Let ##f:\mathbb{R}\to \mathbb{R}## a monotone function sucht that

## \displaystyle \lim_{x \to +\infty} \frac{f(2x)}{f(x)}=1##

show that for all c>0, we have

##\displaystyle \lim_{x \to +\infty} \frac{f(cx)}{f(x)}=1##

I think I'm almost there. Does it look okay to you? also, is it valid for 0<c<1 or just for c>1?

thank you very much

## The Attempt at a Solution

For the definition of limit to infinity:

##\forall \epsilon >0## ##\exists S>0## ##:##

##|f(x)-l|<\epsilon## ##\forall x>S##

##\displaystyle \lim_{x \to +\infty} \frac{f(2x)}{f(x)}=1## ##\Rightarrow## ##|\frac{f(2x)}{f(x)}-1|<\epsilon$ $\forall x>S##

which means

##f(x)(-\epsilon+1)<f(2x)<(\epsilon+1)f(x)## (I see it's monotonically decreasing, and so 1 is the infimum)
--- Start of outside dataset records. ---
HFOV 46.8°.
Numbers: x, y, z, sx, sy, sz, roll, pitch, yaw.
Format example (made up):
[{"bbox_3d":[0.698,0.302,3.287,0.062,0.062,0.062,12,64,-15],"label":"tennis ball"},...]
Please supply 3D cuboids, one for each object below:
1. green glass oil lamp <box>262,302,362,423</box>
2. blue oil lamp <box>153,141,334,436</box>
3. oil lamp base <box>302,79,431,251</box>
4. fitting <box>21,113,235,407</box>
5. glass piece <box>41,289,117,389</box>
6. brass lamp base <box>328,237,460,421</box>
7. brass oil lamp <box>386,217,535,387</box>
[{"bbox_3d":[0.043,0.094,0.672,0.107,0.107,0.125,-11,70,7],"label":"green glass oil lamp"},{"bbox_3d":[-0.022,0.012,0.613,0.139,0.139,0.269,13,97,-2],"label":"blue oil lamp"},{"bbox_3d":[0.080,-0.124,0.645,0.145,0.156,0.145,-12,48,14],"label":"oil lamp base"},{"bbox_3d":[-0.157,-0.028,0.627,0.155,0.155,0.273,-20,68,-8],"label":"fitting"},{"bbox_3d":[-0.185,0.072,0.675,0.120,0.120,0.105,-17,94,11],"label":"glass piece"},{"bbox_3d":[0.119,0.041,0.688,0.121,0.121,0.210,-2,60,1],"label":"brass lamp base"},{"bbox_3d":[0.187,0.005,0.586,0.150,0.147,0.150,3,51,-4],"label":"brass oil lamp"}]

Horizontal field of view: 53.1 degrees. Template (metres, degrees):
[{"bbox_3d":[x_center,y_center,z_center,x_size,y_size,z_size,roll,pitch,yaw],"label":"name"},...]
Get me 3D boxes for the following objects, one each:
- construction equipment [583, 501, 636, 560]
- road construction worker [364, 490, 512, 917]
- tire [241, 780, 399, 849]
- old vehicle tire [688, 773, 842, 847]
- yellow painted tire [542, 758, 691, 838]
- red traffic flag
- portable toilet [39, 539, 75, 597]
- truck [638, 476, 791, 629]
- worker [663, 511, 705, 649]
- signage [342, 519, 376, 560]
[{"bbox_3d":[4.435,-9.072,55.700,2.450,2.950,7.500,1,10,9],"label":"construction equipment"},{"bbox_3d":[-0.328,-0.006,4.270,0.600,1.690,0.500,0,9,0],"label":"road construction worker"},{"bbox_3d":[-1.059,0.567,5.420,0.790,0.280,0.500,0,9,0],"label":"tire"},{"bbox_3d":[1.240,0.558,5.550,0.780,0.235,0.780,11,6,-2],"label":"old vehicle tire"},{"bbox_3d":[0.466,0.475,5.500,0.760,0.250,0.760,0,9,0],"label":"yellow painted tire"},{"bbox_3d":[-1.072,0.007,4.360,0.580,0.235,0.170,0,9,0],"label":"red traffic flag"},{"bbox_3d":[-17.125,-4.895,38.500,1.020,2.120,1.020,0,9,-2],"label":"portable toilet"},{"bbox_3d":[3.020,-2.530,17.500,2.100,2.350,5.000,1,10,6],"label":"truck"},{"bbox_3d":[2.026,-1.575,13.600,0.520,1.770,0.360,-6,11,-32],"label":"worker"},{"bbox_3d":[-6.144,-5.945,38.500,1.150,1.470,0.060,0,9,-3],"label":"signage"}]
But if ##\forall \epsilon>0## i get ##-\epsilon f(x)+f(x)<f(2x)<\epsilon f(x)+f(x)##

Being ##\epsilon \to 0## ##\Rightarrow## ##|f(2x)-f(x)|=0##

And so:

##f(2x) \leq (1+\epsilon)f(x)##

##f(3x) \leq (1+\epsilon)f(2x)##

##f(3x) \leq (1+\epsilon)^2f(x)##

##1 \leq f(cx) \leq (1+\epsilon)^{c-1} f(x)##

##\epsilon \to 0## ##\Rightarrow## ##1 \leq f(cx) \leq f(x)## and, for the squeeze rule:

##\displaystyle \lim_{x \to +\infty} f(cx)=1## so

##\displaystyle \lim_{x \to +\infty} \frac{f(cx)}{f(x)}=1##